This past week or two I've been on an organization binge—or a frustrated binge, probably, because I'm not satisfied so far. Basically, it's organizing my silicon-based brain—my mail client (and getting rid of email addresses I don't use, or at least planning to), my address book (which I almost never use), my document files, my harddrive in general, my web browser bookmarks (just got Safari 4 and it's much faster than Firefox), and my iTunes Library (huge task).
It comes partially with this whole Proteus Creative thing I'm working on. In an effort to create an entirely new system for my professional life, working on a workflow, and designing a portfolio interface, it seems like everything now needs to be sorted and categorized. Which is funny—five years ago, I would have tested as a Perceiver on the Myers Briggs (a personality assessment). Now I would be classified as a very high Judger. For the non-Myers Briggs inclined, this is basically a transition from a loose, flexible organizational style to a tight, list and category oriented style. By far, I've swung the later direction, especially over the course of the last two years. Being at Arcosanti and prioritizing my work life to such an extent, out of necessity and not just personality, has only enforced this swing. I've learned a lot here—writing project proposals and plans, figuring out group workflow in an online setting where everyone already has busy schedules; delineating phases for a given project, even the notion of deliverables (something that, on the scale of a client and freelancer relationship, just seems silly) seem now like something useful, daresay necessary. From task planning applications to automated timers and alarms, from project outlining programs to RSS feeds that can keep you passively up-to-date on the latest open source developments and "Web 2.0" script widgets—everything needs to be synthesized, digested, and organized in such a way that it is easy, quick, intuitive, and causes as little stress on my person as possible with the maximum amount of payoff.

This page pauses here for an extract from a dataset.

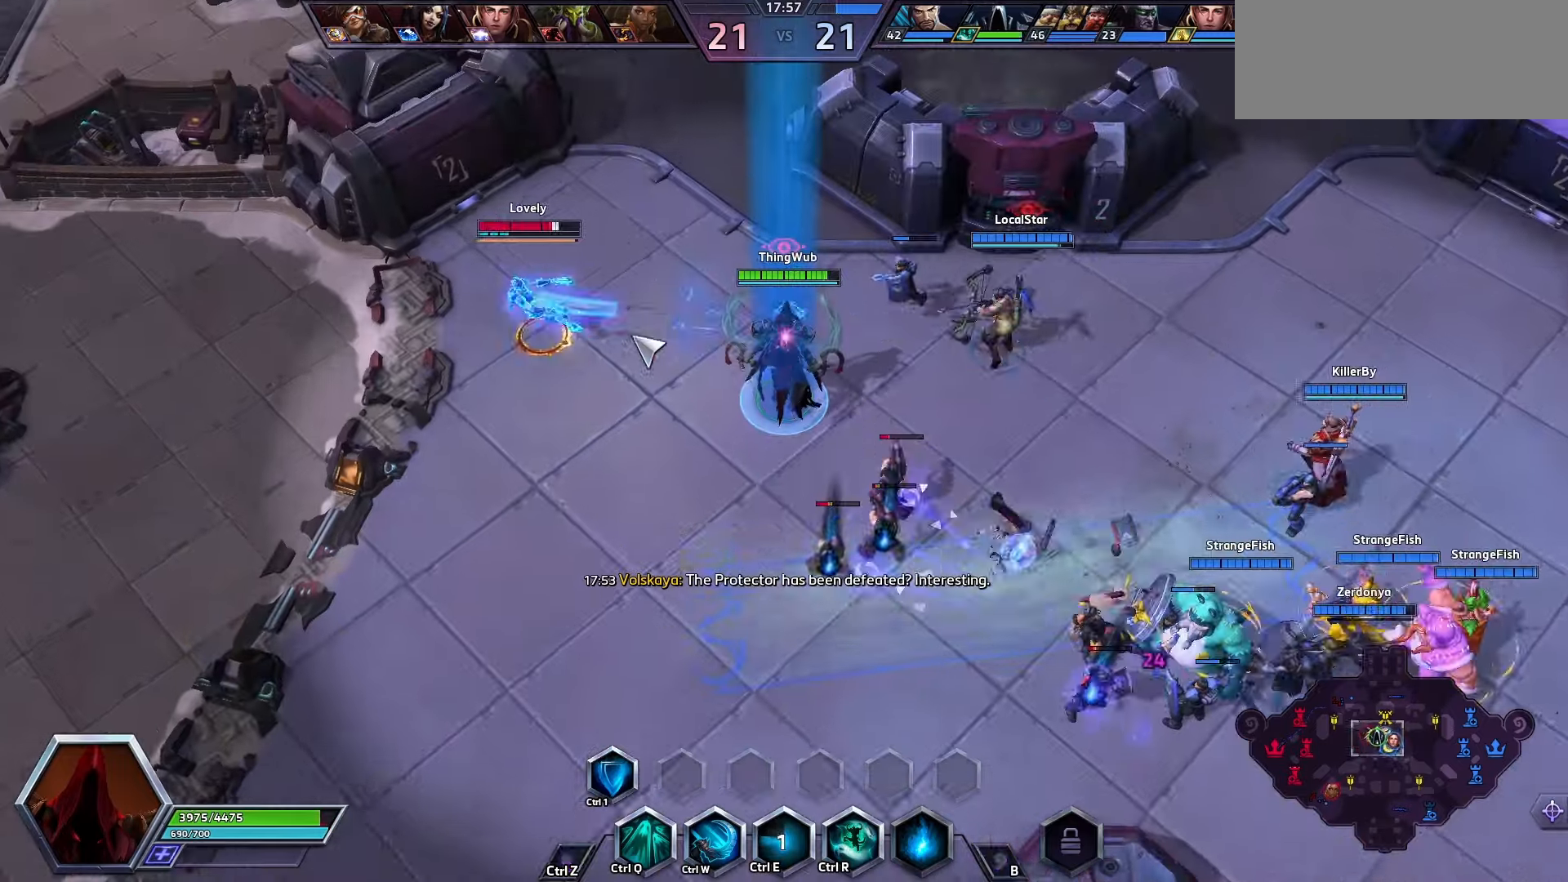
{"keys": [], "events": [[466, "space", "up"]]}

Overkill? Maybe. But also, perhaps, necessary. For some people, it's not so far fetched. And if I want to become truly "professional" in the graphic design world, and take on big clients that work in this sort of fast-paced environment and have that amount of organization not out of romance, but out of necessity—well, I might as well match them at their own game, if not exceed them.
There is a bit of romance to it—the romance of mechanization and automization. But on thinking about this, I realized my standard for the amount of organization I want in my life: everything should be structured to a point that it could practically run itself. Of course it won't—the intent is needed to push the button or move the mouse. The intuition of my design eye, which cannot be boiled down to anything other than what it simply is—intuition—needs to be there for anything worthwhile to come out of Photoshop. After that though, File > Save As, convert to JPG, run a script that uploads it to the web which triggers an alert to my client, etc., etc. It's all there, and the computer takes care of the rest. The entire process is automated—except for that one, tiny spark that makes the giant, anodized aluminum, pre-scripted machine run. Intuition—the intent that it should, and must, work.
I'm well aware of the fact that I spend most of my day in front of a screen, and I'm well aware of the fact that I, aside from having my laptop welded into my flesh, might as well be a cyborg. As I've written before, my iTunes Library and harddrive should be a fairly accurate mindmap of my actual brain. And I think that, as technology and the Internet progresses (computing in the cloud, Google makes an operating system, guess where that's going to go, etc.) the phenomenon is only going to sharpen and intensify.
But there will always be that one thing missing to make the giant communication web in the sky run, should humanity cease to exist.
I think that the Star Trek Borg image of a future, technocratic humanity is no longer an accurate depiction of our evolutionary future. We'll imbed implants in our brain, let machines help run our organs. But we won't let them control our will. We won't submit ourselves to the cloud-brain. We're too emotional, too individualistic, and too democratic for it. Our machines will grow ever more complex, more and more complex than even we as organisms could be. The silicon in our iPods will hold more information that our carbon-based brains could ever hope to. But there will be no instigation, without us, do use that information. We may create a machine race, someday, with its own intent, maybe. But we'll never submit ourselves to the way a machine thinks. We're too inconsistent and lie too much to ourselves to ever engage, effectively, that kind of evolution.
Then again, we're also probably some of the most adaptable creatures on the planet. So I might be wrong.
But at least for now, I think the real future of humankind is not that it will be amalgamated with technology, in the sense that we become the technology. The technology may become us in the far future, but for now, the machine may be a hulking mass, indisputably efficient and effective.
But without the intent in that circle of screens, there will always be that one missing element to make the whole thing run. The intent—the intuition between scripts, will not be there. The one thing that will not be able to be quantified, or scripted. The pure chance that something, somewhere, actually tells the system, to "go." We will literally become the spirits within the machine—the ghosts of flesh in an overwhelming sea of invisible information and rigid file directories. The machine will control everything—except for the one thing it can never understand.